-------- Information --------
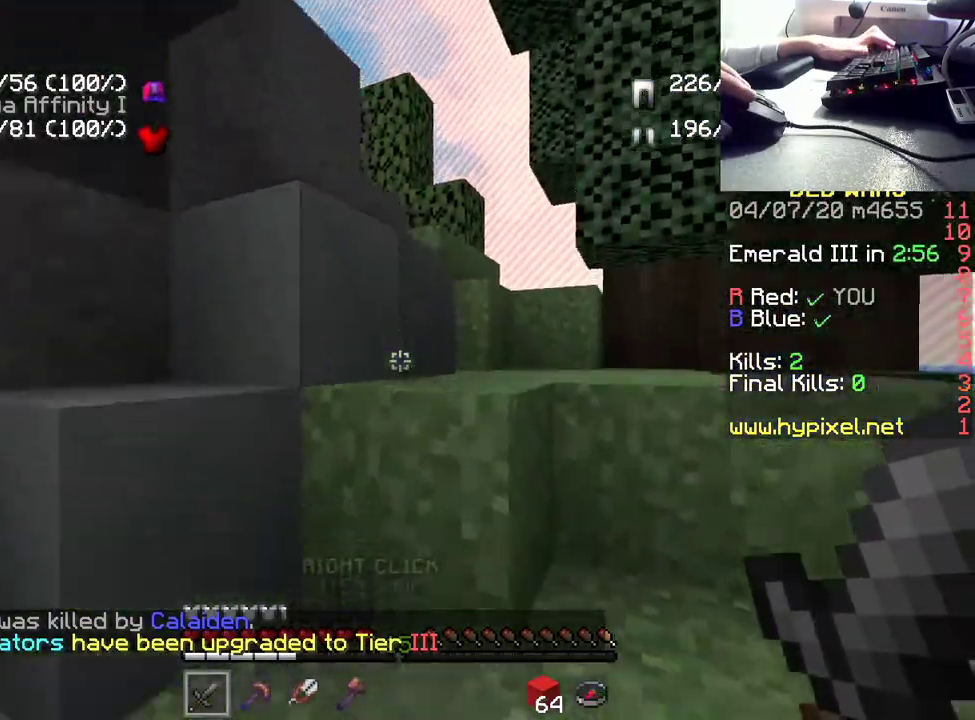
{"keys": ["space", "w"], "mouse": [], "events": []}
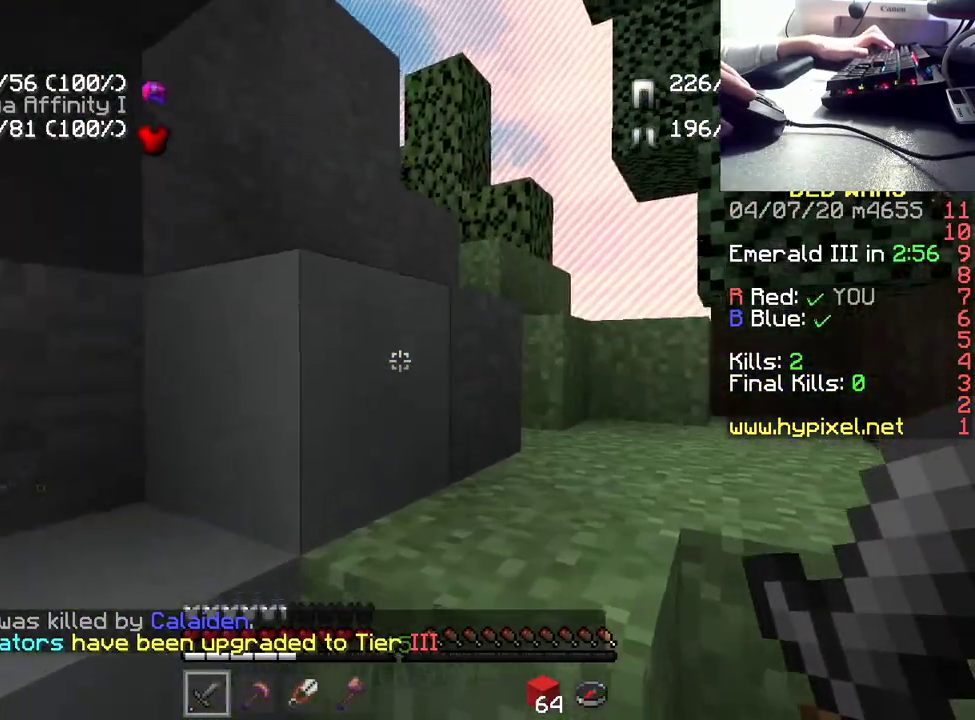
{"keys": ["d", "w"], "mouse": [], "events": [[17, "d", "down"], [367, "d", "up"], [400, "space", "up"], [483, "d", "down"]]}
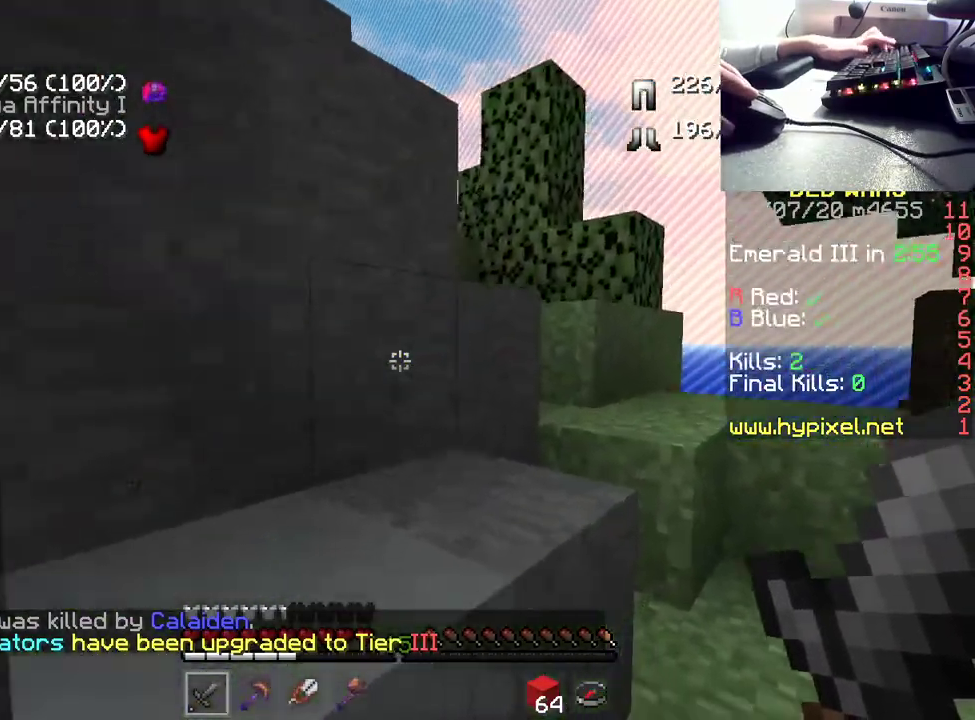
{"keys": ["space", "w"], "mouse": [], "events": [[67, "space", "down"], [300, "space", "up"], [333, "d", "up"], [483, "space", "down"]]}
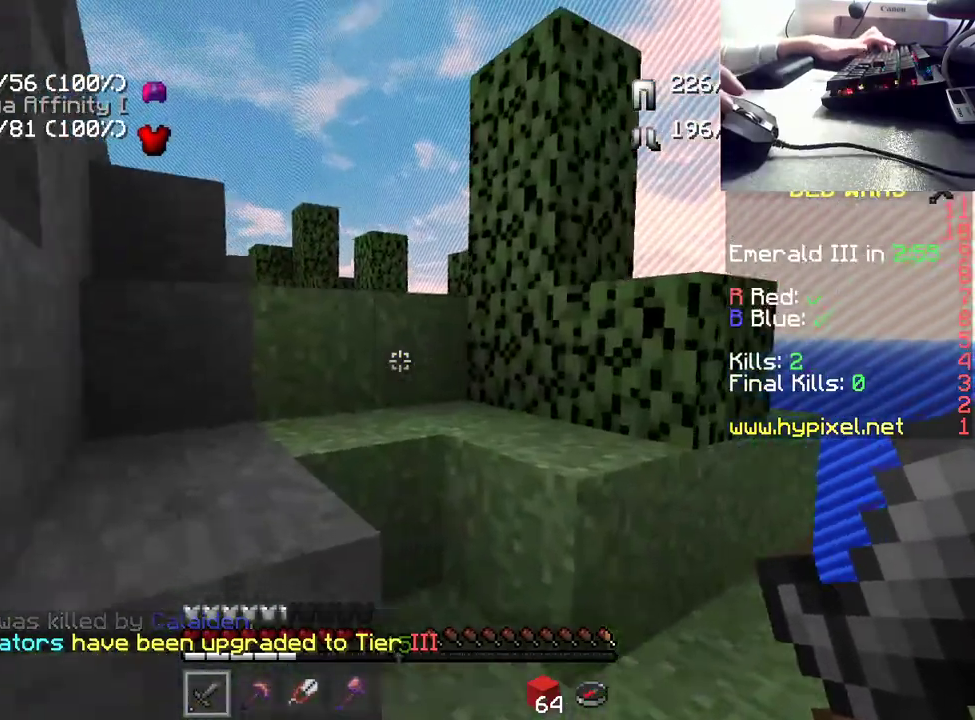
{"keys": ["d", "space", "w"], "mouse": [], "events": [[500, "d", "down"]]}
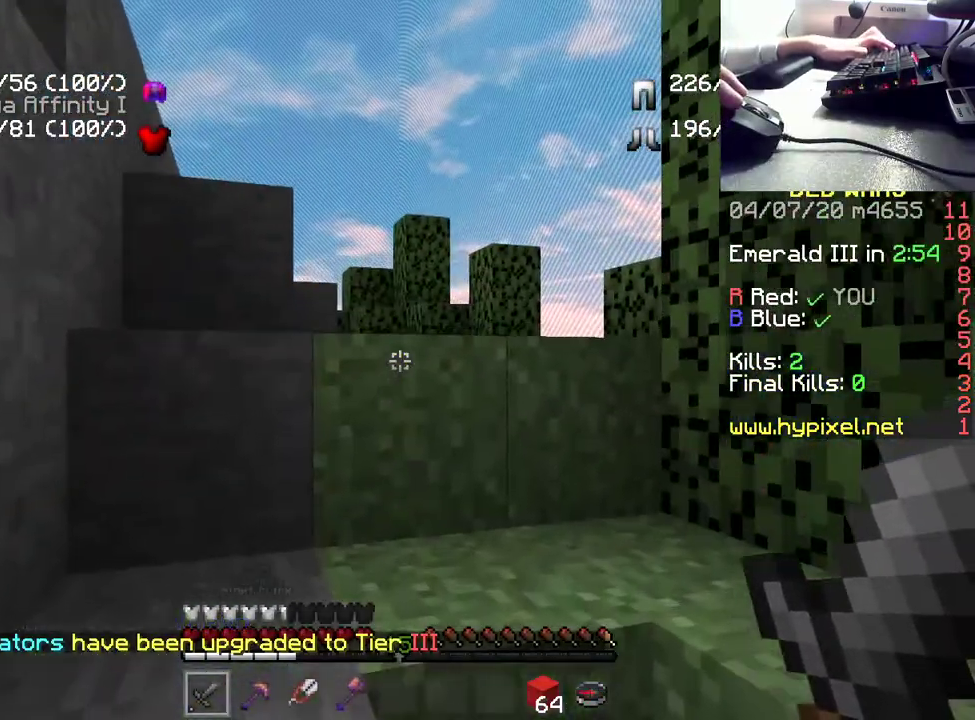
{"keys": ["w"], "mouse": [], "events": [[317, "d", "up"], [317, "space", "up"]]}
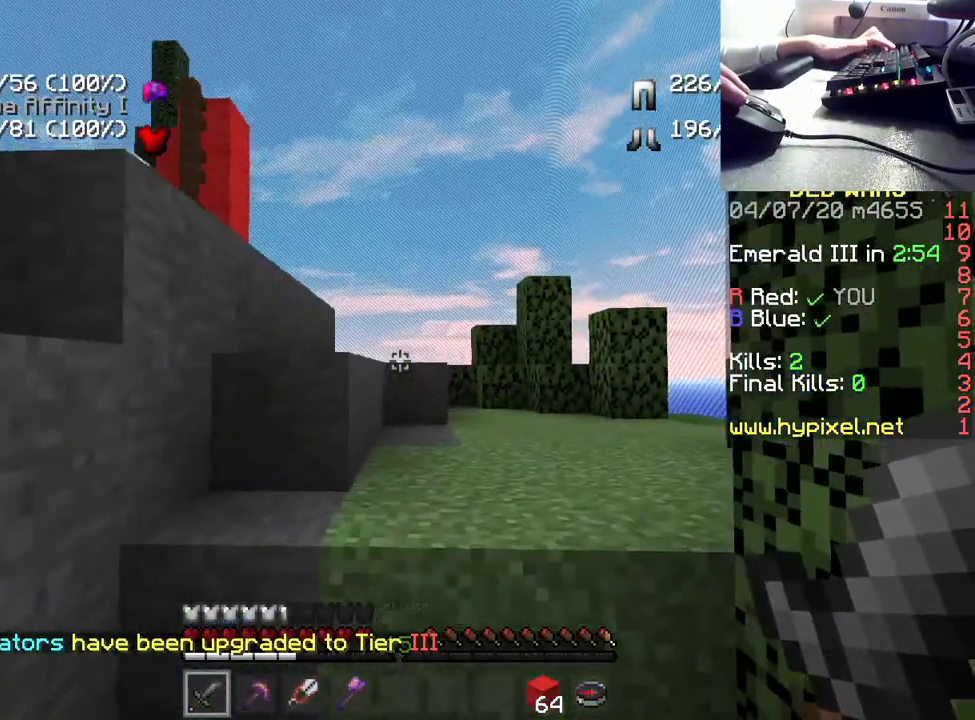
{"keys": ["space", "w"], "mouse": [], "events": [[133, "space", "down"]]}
--------
[Activity]: Leave out every picture and copy the rest of the records exactly.

[The answer]:
{"keys": ["space", "w"], "mouse": [], "events": []}
{"keys": ["d", "w"], "mouse": [], "events": [[17, "d", "down"], [367, "d", "up"], [400, "space", "up"], [483, "d", "down"]]}
{"keys": ["space", "w"], "mouse": [], "events": [[67, "space", "down"], [300, "space", "up"], [333, "d", "up"], [483, "space", "down"]]}
{"keys": ["d", "space", "w"], "mouse": [], "events": [[500, "d", "down"]]}
{"keys": ["w"], "mouse": [], "events": [[317, "d", "up"], [317, "space", "up"]]}
{"keys": ["space", "w"], "mouse": [], "events": [[133, "space", "down"]]}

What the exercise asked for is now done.